用于检测网络钓鱼 URL 的 DNN-LSTM 混合模型。

网络钓鱼是一种模仿银行、电子商务、金融机构和政府机构等企业官方网站的攻击行为。网络钓鱼网站旨在访问和检索用户的重要信息，如个人身份信息、社会保险号、密码、电子邮件、信用卡和其他账户信息。为应对日益增多的网络钓鱼攻击，迄今已开发出多种反网络钓鱼技术。机器学习，尤其是深度学习算法，因其在海量数据集上的强大学习能力以及在许多分类问题上的先进成果，成为当今用于检测和预防网络钓鱼攻击的最关键技术。以前，人们孤立地使用两种特征提取技术[即基于字符嵌入的特征提取和人工自然语言处理（NLP）特征提取]。然而，研究人员并没有对这些特征进行整合，因此性能并不显著。与之前的研究不同，我们的研究提出了一种同时使用两种特征提取技术的方法。我们讨论了如何将这些特征提取技术结合起来，以充分利用可用数据。本文提出了基于长短期记忆和深度神经网络算法的混合深度学习模型，用于检测网络钓鱼统一资源定位器，并评估了模型在网络钓鱼数据集上的性能。所提出的混合深度学习模型同时利用了字符嵌入和 NLP 特征，从而同时利用了字符之间的深层联系，并揭示了基于 NLP 的高层联系。

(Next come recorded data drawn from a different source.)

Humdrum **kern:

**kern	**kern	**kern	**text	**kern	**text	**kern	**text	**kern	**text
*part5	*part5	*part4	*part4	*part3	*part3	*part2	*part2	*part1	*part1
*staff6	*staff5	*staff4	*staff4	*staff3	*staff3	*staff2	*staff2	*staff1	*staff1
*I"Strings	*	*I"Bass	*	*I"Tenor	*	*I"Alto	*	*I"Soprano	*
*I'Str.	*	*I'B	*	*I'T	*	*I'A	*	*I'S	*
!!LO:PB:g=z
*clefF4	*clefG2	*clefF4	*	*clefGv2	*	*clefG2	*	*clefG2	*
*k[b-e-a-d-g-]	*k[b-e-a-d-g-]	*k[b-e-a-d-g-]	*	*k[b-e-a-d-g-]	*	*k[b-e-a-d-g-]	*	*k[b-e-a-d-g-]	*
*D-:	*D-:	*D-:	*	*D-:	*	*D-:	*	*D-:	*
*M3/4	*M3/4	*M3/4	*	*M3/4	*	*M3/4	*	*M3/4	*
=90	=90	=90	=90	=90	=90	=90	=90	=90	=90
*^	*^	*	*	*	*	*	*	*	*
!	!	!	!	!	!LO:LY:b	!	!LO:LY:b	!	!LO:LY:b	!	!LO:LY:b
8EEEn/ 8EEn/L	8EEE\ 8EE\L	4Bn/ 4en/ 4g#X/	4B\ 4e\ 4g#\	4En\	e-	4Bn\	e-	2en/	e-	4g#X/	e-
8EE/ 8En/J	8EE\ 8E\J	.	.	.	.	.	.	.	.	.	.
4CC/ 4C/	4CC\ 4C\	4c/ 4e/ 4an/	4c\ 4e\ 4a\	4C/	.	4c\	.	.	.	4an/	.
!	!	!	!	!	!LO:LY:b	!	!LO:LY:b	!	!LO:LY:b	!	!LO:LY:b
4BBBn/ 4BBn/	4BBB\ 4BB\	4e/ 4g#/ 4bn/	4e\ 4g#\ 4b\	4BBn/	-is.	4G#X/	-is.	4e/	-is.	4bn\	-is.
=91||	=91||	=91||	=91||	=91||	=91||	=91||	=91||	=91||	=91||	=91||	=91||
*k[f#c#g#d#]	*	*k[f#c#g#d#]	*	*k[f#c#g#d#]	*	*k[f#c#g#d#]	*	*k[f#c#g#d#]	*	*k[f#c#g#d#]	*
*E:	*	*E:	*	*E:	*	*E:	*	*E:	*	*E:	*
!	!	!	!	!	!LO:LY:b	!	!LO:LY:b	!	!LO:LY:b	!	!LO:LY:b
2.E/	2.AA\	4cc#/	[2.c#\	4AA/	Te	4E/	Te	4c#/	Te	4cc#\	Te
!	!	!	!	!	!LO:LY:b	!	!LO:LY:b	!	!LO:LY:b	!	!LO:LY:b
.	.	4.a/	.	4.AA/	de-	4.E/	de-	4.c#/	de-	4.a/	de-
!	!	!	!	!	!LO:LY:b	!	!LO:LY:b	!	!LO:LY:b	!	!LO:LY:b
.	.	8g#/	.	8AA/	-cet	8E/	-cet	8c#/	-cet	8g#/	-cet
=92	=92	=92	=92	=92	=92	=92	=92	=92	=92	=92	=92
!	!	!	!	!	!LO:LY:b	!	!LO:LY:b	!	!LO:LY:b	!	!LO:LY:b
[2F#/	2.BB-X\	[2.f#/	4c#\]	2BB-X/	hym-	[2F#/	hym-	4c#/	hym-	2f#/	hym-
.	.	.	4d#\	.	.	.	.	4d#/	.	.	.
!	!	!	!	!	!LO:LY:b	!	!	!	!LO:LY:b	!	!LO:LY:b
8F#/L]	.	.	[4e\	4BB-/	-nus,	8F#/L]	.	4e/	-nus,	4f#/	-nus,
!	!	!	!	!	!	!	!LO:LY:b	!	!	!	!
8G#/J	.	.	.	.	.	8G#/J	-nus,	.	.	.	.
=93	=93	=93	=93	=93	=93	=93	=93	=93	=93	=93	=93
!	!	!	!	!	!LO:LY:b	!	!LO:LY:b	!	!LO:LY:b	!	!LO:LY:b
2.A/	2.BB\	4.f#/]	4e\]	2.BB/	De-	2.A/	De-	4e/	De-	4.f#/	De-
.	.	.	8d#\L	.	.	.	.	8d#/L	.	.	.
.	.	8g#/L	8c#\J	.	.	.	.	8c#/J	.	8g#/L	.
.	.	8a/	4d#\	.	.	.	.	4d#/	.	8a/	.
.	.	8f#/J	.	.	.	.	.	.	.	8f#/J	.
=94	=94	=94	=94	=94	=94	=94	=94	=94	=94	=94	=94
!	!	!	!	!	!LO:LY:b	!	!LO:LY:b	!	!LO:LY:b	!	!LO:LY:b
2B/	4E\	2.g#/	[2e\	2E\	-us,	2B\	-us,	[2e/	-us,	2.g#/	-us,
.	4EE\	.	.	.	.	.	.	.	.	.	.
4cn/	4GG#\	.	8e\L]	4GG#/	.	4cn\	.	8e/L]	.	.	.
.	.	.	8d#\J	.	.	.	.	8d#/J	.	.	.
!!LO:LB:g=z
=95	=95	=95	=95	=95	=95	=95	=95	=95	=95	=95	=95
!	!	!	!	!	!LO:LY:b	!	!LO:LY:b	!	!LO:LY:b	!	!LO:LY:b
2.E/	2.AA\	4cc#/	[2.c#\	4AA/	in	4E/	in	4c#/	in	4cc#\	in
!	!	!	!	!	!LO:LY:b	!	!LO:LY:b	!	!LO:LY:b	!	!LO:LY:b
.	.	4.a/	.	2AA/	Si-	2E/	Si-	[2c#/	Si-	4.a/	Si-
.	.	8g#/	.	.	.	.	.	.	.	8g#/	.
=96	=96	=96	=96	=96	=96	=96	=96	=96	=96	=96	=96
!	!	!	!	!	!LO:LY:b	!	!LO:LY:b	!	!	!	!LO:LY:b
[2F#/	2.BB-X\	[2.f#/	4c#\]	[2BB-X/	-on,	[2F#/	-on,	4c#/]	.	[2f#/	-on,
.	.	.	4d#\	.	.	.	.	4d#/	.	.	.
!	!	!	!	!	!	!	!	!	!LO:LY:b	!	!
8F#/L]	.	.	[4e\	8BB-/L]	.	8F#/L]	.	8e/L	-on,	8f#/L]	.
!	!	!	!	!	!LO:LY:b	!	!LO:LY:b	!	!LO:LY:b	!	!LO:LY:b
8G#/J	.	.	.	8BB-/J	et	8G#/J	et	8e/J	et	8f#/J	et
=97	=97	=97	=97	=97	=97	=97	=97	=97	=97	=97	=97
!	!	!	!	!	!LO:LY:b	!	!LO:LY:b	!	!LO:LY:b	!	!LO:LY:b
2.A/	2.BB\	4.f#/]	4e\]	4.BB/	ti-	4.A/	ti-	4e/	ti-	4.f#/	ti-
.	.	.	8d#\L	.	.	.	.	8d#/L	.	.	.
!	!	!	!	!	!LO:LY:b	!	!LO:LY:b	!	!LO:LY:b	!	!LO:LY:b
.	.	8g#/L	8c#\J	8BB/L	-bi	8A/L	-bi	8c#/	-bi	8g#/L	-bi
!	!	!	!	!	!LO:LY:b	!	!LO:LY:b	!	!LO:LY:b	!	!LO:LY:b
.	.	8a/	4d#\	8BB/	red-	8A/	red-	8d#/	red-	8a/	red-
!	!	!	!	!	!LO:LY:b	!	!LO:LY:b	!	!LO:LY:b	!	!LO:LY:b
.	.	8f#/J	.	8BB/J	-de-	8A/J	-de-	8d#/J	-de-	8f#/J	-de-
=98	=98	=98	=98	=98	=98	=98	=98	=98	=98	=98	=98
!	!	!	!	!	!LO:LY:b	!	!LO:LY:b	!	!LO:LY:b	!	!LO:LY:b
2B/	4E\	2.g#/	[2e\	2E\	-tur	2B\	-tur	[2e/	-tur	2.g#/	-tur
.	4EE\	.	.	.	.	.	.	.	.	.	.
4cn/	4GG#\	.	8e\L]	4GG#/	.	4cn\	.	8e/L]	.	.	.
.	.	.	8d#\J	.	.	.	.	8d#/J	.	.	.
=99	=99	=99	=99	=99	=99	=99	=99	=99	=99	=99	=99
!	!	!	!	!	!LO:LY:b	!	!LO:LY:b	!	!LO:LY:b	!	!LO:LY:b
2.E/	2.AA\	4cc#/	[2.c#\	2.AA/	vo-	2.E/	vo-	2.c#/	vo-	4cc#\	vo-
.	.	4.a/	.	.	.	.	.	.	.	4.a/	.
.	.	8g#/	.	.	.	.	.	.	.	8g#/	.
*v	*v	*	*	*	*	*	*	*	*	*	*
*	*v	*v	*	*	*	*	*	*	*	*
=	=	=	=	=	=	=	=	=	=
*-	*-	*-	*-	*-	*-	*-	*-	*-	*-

实验结果表明，与其他网络钓鱼检测模型相比，所提出的模型在准确度指标上取得了更优越的性能。

本文章由计算机程序翻译，如有差异，请以英文原文为准。

求助全文

约1分钟内获得全文求助全文

来源期刊

Neural Computing & Applications 工程技术-计算机：人工智能

CiteScore

11.40

自引率

8.30%

发文量

1280

审稿时长

6.9 months

期刊介绍： Neural Computing & Applications is an international journal which publishes original research and other information in the field of practical applications of neural computing and related techniques such as genetic algorithms, fuzzy logic and neuro-fuzzy systems. All items relevant to building practical systems are within its scope, including but not limited to: -adaptive computing- algorithms- applicable neural networks theory- applied statistics- architectures- artificial intelligence- benchmarks- case histories of innovative applications- fuzzy logic- genetic algorithms- hardware implementations- hybrid intelligent systems- intelligent agents- intelligent control systems- intelligent diagnostics- intelligent forecasting- machine learning- neural networks- neuro-fuzzy systems- pattern recognition- performance measures- self-learning systems- software simulations- supervised and unsupervised learning methods- system engineering and integration. Featured contributions fall into several categories: Original Articles, Review Articles, Book Reviews and Announcements.